Jenny strahlte heller als die Sonne.

„Vielleicht könnten wir das ja auch drin besprechen?“ Jenny hatte nicht Mal bemerkt, dass sie immer noch im Hauseingang standen. Lachend folgten sie Laura ins Wohnzimmer. Sie ließ sich zufrieden auf den braunen Ledersessel fallen, der leise quietschte, als die Luft aus ihm verflog. Erstaunt sah sie in die grinsenden Gesichter der anderen.

„Ich glaube, langsam aber sicher brauchen wir doch mal neue Möbel!“, grinste auch sie.

Ihre Mutter hatte das Wohnzimmer in braun gehalten, da sie die Möbel noch mit ihrem verstorbenen Mann gekauft hatte. Jenny hatte ihren Vater nie kennengelernt und kannte ihn nur von den Erzählungen ihrer Mutter. Aber das Wohnzimmer konnte sie langsam wirklich nicht mehr sehen. Klar, dass ihre Mutter daran hing, aber irgendwann musste sie ja mal einen Schlussstrich ziehen, und wenn es nur mit neuen Möbeln war. Das einzige Möbelstück, an dem sie auch hing, war die alte Vitrine, in der ihre ganzen Auszeichnungen von den Sportwettkämpfen standen, aber von allem anderen hätte sie sich schon längst getrennt. Sie hatte lieber weiß und Lila und genauso hatte sie auch ihr Zimmer eingerichtet. Die Wände weiß und die Möbel lila und so fühlte sie sich pudelwohl. Das war doch die Hauptsache, oder?
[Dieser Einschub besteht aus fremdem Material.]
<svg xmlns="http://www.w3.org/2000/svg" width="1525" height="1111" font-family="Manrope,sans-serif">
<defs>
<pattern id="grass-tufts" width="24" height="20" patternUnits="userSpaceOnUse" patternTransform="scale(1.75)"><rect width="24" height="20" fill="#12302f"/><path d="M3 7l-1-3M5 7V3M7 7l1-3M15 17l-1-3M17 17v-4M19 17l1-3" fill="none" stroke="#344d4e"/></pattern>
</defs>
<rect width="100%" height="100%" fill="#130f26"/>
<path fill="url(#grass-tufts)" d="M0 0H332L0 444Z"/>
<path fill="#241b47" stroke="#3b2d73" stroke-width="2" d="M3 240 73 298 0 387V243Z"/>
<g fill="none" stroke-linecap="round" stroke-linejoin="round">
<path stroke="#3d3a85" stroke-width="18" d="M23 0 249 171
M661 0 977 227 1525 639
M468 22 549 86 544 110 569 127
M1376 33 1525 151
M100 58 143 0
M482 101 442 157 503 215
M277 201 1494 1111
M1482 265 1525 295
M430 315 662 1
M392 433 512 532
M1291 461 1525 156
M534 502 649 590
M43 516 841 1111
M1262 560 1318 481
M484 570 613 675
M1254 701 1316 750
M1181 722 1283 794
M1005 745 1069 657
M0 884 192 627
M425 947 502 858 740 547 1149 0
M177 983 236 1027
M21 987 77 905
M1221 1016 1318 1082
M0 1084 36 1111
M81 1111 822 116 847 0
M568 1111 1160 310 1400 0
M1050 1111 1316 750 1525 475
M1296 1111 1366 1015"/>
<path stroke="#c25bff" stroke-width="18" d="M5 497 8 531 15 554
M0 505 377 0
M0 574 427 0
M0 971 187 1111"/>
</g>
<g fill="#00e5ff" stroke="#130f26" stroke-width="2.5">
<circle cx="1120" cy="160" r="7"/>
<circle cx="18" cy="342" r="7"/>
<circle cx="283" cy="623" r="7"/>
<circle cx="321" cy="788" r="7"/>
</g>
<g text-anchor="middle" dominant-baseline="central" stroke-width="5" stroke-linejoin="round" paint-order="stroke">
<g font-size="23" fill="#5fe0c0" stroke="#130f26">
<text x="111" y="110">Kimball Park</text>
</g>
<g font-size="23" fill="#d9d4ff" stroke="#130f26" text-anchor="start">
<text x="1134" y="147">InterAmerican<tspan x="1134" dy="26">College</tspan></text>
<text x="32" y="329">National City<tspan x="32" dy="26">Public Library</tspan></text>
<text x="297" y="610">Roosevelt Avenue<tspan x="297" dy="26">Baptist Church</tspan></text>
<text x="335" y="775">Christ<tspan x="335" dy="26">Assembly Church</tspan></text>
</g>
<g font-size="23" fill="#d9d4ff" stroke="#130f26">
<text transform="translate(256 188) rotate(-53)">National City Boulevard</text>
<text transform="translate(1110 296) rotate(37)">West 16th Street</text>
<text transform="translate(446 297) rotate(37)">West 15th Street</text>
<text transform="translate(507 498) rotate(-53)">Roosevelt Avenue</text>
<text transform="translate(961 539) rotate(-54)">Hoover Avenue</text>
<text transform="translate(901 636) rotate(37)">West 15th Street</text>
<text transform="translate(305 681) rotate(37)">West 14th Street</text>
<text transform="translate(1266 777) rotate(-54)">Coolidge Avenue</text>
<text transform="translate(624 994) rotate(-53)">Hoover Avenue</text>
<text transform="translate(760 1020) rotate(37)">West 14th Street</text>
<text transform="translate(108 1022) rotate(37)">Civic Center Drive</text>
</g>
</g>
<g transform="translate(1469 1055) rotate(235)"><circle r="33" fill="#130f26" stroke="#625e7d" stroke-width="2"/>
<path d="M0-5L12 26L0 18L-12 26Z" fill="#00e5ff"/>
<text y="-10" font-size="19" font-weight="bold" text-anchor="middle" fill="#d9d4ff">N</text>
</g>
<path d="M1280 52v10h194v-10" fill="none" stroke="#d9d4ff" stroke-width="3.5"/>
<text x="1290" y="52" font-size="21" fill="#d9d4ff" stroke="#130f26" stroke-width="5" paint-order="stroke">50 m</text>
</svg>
„Ich habe eine gute Idee! Als Belohnung darfst du dir heute das Essen aussuchen, na, wie ist das?“, strahlte Laura und ignorierte damit die Aussage ihrer Tochter. Auch wenn sie wusste, dass Jenny Recht hatte, aber es fiel ihr trotz allem immer noch schwer, sich von diesen Sachen zu trennen. Sie waren das Einzige, was sie noch von ihrem Mann hatte. Vielleicht irgendwann, wenn sie soweit war, würde sie ihre Wohnung neu einrichten.

„Ok, dann gibt es heute Abend Pizza!“, jubelte Jenny. Eines ihrer Ausnahmegerichte. Da sie viel Sport trieb, musste sie eben auf einige Lebensmittel verzichten. Aber heute hatte sie sich das wirklich verdient.
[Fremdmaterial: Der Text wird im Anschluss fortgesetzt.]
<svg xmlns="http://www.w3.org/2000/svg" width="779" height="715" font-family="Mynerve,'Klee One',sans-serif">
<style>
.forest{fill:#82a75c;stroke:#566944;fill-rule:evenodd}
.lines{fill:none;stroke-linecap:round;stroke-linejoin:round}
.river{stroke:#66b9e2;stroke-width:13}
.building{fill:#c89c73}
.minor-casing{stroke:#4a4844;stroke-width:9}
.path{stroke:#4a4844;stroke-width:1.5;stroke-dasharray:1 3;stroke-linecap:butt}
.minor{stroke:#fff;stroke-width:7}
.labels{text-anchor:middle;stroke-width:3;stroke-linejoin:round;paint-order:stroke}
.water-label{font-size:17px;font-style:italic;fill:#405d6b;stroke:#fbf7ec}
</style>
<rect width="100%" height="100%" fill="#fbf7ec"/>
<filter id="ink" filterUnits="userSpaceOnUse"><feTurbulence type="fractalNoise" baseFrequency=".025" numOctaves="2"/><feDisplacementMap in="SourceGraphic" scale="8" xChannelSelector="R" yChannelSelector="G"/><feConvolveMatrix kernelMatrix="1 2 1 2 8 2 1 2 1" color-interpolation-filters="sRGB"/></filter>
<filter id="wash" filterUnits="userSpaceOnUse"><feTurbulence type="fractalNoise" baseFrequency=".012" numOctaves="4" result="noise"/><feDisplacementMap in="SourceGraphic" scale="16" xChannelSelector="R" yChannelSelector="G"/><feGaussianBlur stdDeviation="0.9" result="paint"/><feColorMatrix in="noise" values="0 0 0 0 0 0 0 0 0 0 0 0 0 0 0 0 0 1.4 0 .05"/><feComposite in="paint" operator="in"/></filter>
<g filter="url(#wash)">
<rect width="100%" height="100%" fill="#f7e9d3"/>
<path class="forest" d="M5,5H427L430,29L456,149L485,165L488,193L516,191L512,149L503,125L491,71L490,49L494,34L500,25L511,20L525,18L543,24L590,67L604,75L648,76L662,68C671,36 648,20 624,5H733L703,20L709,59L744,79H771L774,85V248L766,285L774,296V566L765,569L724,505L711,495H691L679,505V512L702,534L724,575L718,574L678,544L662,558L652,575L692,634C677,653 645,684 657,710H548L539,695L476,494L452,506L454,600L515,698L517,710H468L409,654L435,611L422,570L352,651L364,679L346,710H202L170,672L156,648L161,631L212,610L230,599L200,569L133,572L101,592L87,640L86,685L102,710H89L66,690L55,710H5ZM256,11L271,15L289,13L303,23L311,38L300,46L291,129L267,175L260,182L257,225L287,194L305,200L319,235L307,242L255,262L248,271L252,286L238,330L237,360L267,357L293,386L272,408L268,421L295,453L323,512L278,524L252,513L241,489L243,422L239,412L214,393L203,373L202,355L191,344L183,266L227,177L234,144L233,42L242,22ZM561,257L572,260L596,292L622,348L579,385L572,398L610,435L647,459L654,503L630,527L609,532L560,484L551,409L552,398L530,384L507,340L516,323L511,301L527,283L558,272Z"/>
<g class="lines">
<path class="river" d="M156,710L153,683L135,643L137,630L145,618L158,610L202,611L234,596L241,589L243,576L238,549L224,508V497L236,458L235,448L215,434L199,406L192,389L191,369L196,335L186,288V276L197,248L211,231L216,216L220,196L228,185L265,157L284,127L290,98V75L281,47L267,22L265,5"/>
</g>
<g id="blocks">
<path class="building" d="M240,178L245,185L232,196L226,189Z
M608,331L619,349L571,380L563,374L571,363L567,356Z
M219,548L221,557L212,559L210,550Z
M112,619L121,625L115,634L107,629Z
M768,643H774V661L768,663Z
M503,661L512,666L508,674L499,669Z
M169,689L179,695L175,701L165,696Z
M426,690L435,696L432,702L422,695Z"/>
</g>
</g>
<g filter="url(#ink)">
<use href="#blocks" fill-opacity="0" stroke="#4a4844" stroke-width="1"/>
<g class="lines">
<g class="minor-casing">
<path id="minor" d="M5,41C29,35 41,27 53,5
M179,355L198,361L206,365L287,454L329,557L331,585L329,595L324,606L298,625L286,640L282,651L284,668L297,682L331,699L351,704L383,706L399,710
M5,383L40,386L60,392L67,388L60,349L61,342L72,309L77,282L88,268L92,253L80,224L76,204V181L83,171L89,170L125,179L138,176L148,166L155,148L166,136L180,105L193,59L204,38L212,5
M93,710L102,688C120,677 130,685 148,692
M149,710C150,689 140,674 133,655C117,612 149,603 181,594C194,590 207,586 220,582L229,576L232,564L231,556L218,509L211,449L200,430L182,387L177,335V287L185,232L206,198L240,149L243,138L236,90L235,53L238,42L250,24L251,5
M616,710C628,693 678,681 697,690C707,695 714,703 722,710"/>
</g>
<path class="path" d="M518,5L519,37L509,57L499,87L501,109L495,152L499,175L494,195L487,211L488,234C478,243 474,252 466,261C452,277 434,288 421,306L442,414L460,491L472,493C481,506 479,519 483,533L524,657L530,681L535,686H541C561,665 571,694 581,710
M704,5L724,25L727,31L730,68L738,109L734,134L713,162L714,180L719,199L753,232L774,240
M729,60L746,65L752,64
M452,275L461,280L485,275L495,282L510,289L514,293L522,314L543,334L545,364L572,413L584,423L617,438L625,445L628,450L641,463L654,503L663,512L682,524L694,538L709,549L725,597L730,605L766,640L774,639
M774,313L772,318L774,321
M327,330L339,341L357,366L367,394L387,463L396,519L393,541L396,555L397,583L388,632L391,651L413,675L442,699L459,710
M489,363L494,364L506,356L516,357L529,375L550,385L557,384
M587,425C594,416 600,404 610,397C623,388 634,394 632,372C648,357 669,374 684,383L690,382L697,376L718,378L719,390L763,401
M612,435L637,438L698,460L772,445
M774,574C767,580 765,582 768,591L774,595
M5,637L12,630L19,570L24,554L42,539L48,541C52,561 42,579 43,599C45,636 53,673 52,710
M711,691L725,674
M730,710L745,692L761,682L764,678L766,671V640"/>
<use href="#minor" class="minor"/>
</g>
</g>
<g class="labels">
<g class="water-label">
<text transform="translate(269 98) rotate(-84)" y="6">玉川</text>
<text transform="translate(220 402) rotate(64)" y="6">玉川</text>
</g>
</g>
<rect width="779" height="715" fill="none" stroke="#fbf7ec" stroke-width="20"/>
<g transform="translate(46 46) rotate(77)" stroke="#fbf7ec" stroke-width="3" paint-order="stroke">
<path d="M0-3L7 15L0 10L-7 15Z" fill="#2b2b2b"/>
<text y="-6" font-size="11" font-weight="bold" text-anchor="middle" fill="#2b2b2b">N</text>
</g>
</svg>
„Oh Mann, hab ich den Bauch voll!“ Jenny räkelte sich auf ihrem Bett, dass sie liebevoll mit einem Bettbezug bezogen hatte, auf dem lauter lila Herzchen waren und hielt sich den Bauch fest.

„Das kannst du laut sagen, ich auch. Aber die war auch lecker!“, gab Tina zurück und bei den Gedanken an die leckere Pizza leckte sie sich über die Lippen.
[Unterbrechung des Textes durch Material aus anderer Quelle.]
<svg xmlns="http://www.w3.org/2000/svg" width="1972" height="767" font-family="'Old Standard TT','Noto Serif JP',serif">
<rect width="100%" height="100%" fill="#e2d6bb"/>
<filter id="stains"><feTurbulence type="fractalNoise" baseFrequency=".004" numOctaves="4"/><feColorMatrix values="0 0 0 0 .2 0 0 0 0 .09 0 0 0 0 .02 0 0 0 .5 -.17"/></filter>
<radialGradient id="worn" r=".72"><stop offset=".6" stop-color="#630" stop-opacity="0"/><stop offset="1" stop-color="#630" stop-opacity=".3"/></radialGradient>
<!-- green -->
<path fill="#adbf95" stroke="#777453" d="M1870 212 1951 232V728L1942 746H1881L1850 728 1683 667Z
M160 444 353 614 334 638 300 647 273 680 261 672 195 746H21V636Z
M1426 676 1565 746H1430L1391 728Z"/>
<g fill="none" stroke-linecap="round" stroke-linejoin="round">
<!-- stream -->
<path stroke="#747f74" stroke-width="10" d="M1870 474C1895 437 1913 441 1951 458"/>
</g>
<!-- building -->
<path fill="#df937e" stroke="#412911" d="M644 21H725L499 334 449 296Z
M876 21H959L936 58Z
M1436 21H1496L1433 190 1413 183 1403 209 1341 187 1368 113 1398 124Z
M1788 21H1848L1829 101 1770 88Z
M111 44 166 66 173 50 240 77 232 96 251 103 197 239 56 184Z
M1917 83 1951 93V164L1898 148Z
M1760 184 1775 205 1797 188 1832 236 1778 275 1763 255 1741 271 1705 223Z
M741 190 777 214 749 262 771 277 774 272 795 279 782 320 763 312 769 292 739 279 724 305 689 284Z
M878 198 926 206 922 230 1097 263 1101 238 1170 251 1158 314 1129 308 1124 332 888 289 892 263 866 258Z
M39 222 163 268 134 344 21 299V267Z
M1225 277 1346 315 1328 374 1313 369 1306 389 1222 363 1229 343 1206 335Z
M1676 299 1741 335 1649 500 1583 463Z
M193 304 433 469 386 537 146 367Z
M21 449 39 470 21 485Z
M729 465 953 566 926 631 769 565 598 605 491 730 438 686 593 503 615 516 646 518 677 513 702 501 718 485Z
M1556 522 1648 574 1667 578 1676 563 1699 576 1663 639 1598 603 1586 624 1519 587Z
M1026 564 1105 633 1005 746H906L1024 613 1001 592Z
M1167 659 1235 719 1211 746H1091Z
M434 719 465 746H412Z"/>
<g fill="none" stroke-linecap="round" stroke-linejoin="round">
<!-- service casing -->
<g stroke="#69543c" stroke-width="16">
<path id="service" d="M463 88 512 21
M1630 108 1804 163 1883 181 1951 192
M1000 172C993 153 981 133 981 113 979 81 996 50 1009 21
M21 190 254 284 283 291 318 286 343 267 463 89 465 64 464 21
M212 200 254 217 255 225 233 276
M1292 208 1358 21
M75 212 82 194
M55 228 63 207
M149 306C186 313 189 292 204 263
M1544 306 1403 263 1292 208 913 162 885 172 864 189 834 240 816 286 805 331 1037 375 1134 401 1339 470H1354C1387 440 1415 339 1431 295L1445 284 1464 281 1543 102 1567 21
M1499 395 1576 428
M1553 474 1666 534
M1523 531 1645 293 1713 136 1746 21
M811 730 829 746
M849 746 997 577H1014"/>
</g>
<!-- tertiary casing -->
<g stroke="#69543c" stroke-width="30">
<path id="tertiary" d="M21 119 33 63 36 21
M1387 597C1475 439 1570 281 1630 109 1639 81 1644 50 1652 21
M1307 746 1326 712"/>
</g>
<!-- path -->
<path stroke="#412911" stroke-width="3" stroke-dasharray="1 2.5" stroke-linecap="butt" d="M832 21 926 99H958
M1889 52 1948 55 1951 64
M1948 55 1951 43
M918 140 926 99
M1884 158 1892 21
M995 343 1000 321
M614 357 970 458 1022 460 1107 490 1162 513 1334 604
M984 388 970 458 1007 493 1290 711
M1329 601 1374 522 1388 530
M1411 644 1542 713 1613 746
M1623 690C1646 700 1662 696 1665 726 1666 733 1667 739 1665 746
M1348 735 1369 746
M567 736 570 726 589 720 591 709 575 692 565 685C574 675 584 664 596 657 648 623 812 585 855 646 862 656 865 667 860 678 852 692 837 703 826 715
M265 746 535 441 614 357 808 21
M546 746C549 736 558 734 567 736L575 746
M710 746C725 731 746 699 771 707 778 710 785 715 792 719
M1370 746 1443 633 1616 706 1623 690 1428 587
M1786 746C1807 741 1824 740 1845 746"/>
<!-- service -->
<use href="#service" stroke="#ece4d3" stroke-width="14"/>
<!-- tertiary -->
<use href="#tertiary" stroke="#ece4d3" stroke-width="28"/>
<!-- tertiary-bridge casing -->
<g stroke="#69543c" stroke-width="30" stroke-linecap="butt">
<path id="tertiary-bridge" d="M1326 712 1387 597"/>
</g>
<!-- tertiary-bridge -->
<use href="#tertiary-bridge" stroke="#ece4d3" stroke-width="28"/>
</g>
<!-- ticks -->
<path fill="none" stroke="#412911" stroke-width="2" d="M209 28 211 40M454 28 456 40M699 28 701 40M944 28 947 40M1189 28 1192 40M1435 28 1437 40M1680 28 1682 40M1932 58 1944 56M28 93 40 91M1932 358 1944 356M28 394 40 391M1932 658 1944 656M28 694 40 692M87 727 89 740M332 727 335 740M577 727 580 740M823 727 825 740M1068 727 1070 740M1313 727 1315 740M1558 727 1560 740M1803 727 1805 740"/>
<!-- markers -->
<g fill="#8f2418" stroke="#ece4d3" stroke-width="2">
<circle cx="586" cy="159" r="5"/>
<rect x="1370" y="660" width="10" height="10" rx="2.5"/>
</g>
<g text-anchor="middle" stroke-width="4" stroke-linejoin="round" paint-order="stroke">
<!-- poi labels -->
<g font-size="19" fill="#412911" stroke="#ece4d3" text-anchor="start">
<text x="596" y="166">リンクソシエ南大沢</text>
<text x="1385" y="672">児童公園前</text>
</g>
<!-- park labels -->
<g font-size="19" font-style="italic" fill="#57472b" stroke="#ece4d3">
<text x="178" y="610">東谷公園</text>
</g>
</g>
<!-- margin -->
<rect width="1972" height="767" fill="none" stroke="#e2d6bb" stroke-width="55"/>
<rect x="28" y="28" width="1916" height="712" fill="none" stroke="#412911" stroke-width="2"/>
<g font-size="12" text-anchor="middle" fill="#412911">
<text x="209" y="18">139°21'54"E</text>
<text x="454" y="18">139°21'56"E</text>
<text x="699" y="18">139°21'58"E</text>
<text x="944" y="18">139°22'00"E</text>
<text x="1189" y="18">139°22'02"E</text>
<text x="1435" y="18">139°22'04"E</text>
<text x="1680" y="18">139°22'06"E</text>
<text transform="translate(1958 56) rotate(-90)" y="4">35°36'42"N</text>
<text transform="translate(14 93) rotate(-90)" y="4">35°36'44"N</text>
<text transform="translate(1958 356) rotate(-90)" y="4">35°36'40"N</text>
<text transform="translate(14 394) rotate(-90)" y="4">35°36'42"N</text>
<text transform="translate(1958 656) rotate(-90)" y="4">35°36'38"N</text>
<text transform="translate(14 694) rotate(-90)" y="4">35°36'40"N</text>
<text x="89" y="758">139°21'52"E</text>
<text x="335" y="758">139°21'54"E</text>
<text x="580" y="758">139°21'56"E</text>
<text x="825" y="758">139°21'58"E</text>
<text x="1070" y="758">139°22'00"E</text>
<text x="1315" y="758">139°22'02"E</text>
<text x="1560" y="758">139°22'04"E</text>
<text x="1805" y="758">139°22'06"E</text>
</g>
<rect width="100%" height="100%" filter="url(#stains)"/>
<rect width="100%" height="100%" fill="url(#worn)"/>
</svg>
„Oh ja. Ich glaube, morgen muss ich ein paar Extrarunden um den Sportplatz laufen, damit ich die Pfunde wieder runter bekomme!“, lachte sie.

„Das kannst du aber alleine machen, da behalte ich lieber die paar Pfunde!“, gab Tina schlagartig zurück.

„Keine Angst, ich hatte auch nicht vermutet, dass du mitmachst!“, lachte sie wieder.

„Da hab ich ja noch mal Glück gehabt!“ Tina strich sich den unsichtbaren Schweiß von der Stirn. Jenny lachte nur.

„Aber jetzt Mal ganz ehrlich, morgen fahren wir zu dem Ort der Legende. Hast du irgendeine Ahnung, wo das sein soll?“, strich sich Jenny eine Haarsträhne aus dem Gesicht.

„Nein, keinen Schimmer. Frau Peters macht da ein riesiges Geheimnis draus. Ich hoffe nur, dass es nicht regnet, denn darauf habe ich gar keinen Bock!“, stöhnte Tina.

„Ich glaube, das Wetter soll recht gut werden. Ich mache mir eher Gedanken darüber, dass sie uns danach einen Aufsatz schreiben lässt, da habe ich so gar keinen Bock drauf!“, grinste sie schief, sodass Tina sich bei ihrem Anblick an der Cola verschluckte.

„Davon kannst du ausgehen!“, lachte Tina und sah dabei auf ihre kleine blaue Armbanduhr.

„Oh Mann, schon so spät! Ich habe meiner Mutter versprochen, mich heute um meinen Bruder zu kümmern!“ Tina sprang von ihrem Stuhl auf und zog sich hastig die Jacke an.

„Alles klar, wir sehen uns ja morgen!“ Jenny brachte sie noch zur Tür und winkte ihr übertrieben zum Abschied.